Look below for lines that hold the string "sont" and copy each one.

• • • • •

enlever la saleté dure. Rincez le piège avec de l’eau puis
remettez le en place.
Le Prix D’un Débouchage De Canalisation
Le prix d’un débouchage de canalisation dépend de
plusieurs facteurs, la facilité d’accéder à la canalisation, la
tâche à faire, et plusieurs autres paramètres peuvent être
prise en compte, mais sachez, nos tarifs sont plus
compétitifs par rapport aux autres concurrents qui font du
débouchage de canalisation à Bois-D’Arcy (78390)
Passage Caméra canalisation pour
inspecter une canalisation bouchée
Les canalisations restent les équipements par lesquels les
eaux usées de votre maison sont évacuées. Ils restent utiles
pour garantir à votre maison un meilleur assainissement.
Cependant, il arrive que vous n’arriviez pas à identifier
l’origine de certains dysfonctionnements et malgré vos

• • • • •

» THE ANSWER:
prise en compte, mais sachez, nos tarifs sont plus
eaux usées de votre maison sont évacuées. Ils restent utiles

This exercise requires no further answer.